Он просиял, увидев меня, спрыгнул со стола, кинулся ко мне на руки и поцеловал в щеку со всей свирепостью, которой научился у Джины.

Пока я обнимал его, а телевизионщики улыбались нам и друг другу, передо мной промелькнула моя новая блестящая карьера. Итак, выходные, проведенные за написанием сценария, встречи, начинающиеся рано и заканчивающиеся поздно, долгие часы в студии, где стоит страшный холод для того, чтобы у ведущего на лбу не выступал пот, – и понял, что я никогда не буду здесь работать.

Они умиляются отцом-одиночкой, пока это их не касается. Но им не понравится, если я каждый день буду убегать ровно в шесть часов, чтобы поджарить Пэту рыбные палочки.

Нет, им это определенно не понравится.

15

В тот день, когда Пэт остался на ночь у моих родителей, я позвонил Джине. Мне обязательно нужно было поговорить с ней. Причем серьезно поговорить. Не просто орать, скулить и угрожать, а целенаправленно высказать ей все, что я думаю.

– Возвращайся домой, – сказал я. – Я люблю тебя.

– Как можно любить одного человека – действительно любить – и при этом спать с другим?

– Я не знаю, как это объяснить. Но это было легко.

– Ну а простить это уже не так легко, понимаешь?

– Господи, да ты просто хочешь, чтобы я ползал перед тобой на коленях, да?

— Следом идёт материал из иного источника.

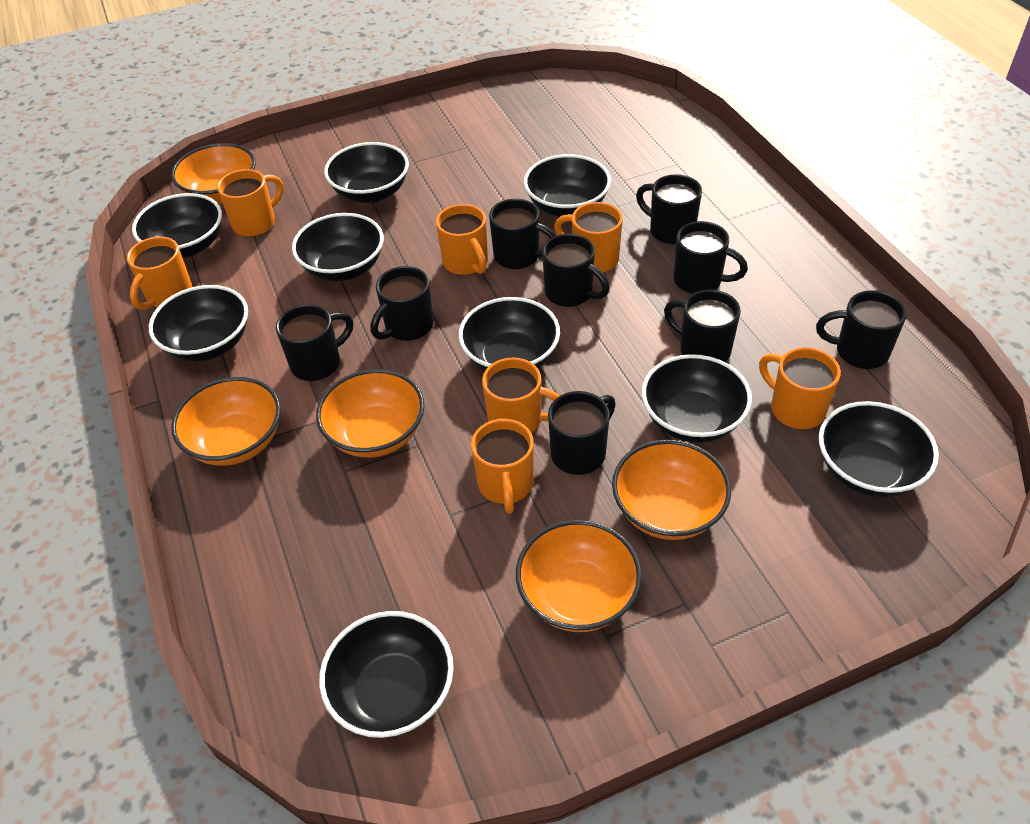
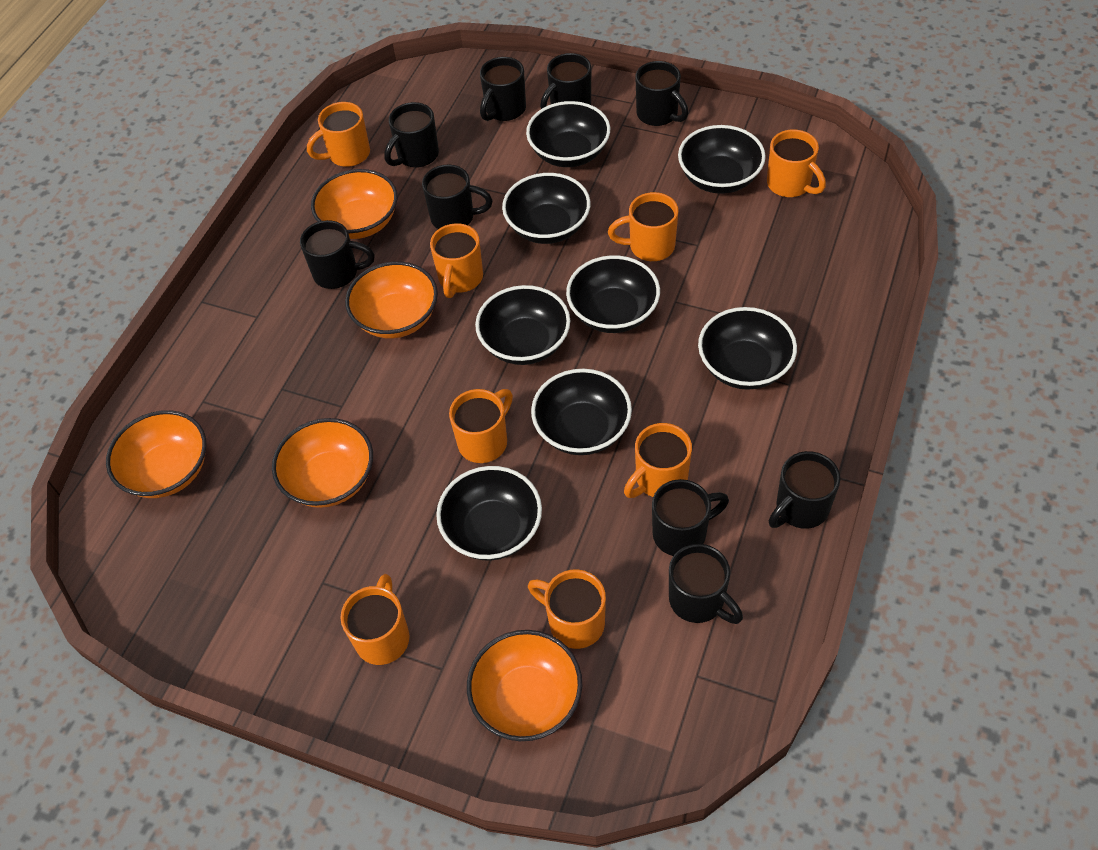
black bowl: 9 -> 8
orange mug: 7 -> 8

– Речь не о тебе, Гарри. Речь обо мне.

– А как же наша общая жизнь? У нас ведь есть общая жизнь, правда? Как ты можешь все это выбросить из-за одной ошибки?

– Я не выбрасывала. Это ты выбросил.

– Ты меня больше не любишь?

– Разумеется, я люблю тебя, тупой ублюдок. Но я не влюблена в тебя.

– Подожди секундочку. Значит, ты меня любишь, но не влюблена в меня?

– Ты сделал мне слишком больно. И ты снова это сделаешь. И в следующий раз уже не будешь так остро чувствовать свою вину. В следующий раз ты сможешь найти себе какое-нибудь оправдание. Затем, в один прекрасный день, ты встретишь кого-нибудь такого, кто тебе действительно понравится. Потом ты полюбишь этого человека. И вот тогда ты меня бросишь окончательно.

– Ни за что!

– Именно так все и происходит, Гарри. Так случилось и с моими родителями. Причем на моих глазах.

– Постой. Ты говоришь, что любишь меня, но не влюблена в меня? Что это, по-твоему, значит?

– Любовь – это то, что остается, когда влюбленность проходит, понял? Это когда ты переживаешь за человека и надеешься, что он счастлив, но больше не испытываешь никаких иллюзий относительно него. Такая любовь не слишком возбуждает, в ней нет страсти и всего прочего, что со временем выгорает, – всего того, чего ты постоянно ищешь. Но, в конечном счете, только такая любовь и важна.

– Я абсолютно не понимаю, о чем ты говоришь, – признался я.

– И именно в этом заключается твоя проблема.

– Забудь о Японии. Вернись домой, Джина, ты все еще моя жена.

– Я встречаюсь с другим мужчиной, – сказала она, и я почувствовал себя ипохондриком, которому только что сказали, что его смертельный диагноз подтверждается.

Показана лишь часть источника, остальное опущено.